Ich kann nur immer wieder betonen, dass uns das Thema frühkindliche Bildung viel zu wichtig ist, um es für plumpe Regierungsschelte zu nutzen. Wir hatten und wir haben nach wie vor ein großes Interesse daran, dass diese Reform gelingt und die damit verbundenen Versprechen an Eltern, Träger, Kommunen und mit Blick auf die Kitaqualität eingelöst werden. Spätestens nach Pisa dürfte doch allen schmerzlich bewusst sein, was für ein enormer Stellenwert der frühkindlichen Bildung zukommt. Genau hier haben wir die konkrete Chance, die unterschiedlichen Voraussetzungen der Kinder auszugleichen und für zumindest annähernd gleiche Bildungs- und Entwicklungschancen zu sorgen. Und die müssen wir dringend nutzen. 

Eines kann man ganz ohne Hysterie feststellen: Die Rahmenbedingungen für die frühkindliche Bildung sehen alles andere als rosig aus. Denn wenn wir ehrlich sind, dann ist die aktuelle Bertelsmann-Studie, nach der hierzulande fast 16.000 Kitaplätze fehlen, nur die Spitze des Eisbergs. Wir stehen hier gleichzeitig vor einem nie dagewesenen Fachkräftemangel. Und viele Träger erinnern uns nicht erst seit gestern daran, dass große Teile ihrer Beschäftigten absehbar in Rente gehen. Noch dazu ist die Verweildauer unter Kita-Mitarbeitenden unverändert gering und die Fluktuation entsprechend hoch. Und auch wenn es vor diesem Hintergrund kaum verwundert, haben wir in Schleswig-Holstein auch bei der Frage der Qualität der frühkindlichen Bildung eine ganz erhebliche Baustelle. Denn die lässt laut dem bereits erwähnten Ländermonitoring der Bertelsmann-Stiftung auch deutlich zu wünschen übrig. 

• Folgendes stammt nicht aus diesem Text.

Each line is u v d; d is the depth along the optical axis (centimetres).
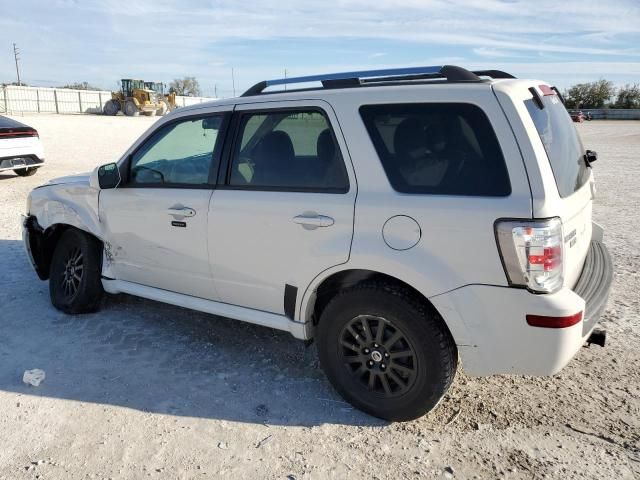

Wenn ich mir den einen oder anderen Debattenbeitrag anhöre, könnte man ja fast auf die Idee kommen, dass die Lage nicht so dramatisch ist. Doch hier muss ich entschieden widersprechen: Studien zeigen, dass vor allem Kinder aus armutsgefährdeten Familien oder aus Elternhäusern, in denen wenig Deutsch gesprochen wird, keinen Kita-Platz bekommen. Und genau daran werden Tragweite, Umfang und Qualität des Problems rund um die fehlenden Kitaplätze deutlich. In der aktuellen Situation wird die Benachteiligung eben jener Familien und Kinder verstärkt, die ohnehin schon geringere Chancen auf Bildung und ein selbstbestimmtes und würdevolles Leben haben. Und genau hier liegt eine der Hauptursachen dafür, dass unser Bildungssystem im internationalen Vergleich so schlecht abschneidet. 

Statt die bestehenden Ungerechtigkeiten beim Zugang zu Bildung noch zu zementieren, müssen wir aus meiner Sicht alles dafür tun, um diese Entwicklung zu stoppen. Wir müssen dringend in die frühkindliche Infrastruktur und damit ganz konkret in den Ausbau der Betreuungsplätze investieren. Außerdem halten wir gerade in Zeiten angespannter Haushalte daran fest, dass der Zugang zu welchen Bildungsangeboten auch immer eben nicht vom Portemonnaie der Eltern abhängen darf und langfristig kostenfrei sein muss. Und wir sehen die dringende Notwendigkeit, noch deutlich mehr Geld für die Ausbildung und für bessere Arbeitsbedingungen in diesem Bereich in die Hand zu nehmen. Denn auch der Verbleib der Fachkräfte im Kitasystem ist nun mal alles andere als ein Selbstgänger. Und er hängt nicht nur von einer fairen Bezahlung, sondern mitunter eben auch von so vermeintlich banalen Dingen wie ergonomischen Tischen oder Stühlen in den Einrichtungen ab, also dem Gesundheitsmanagement.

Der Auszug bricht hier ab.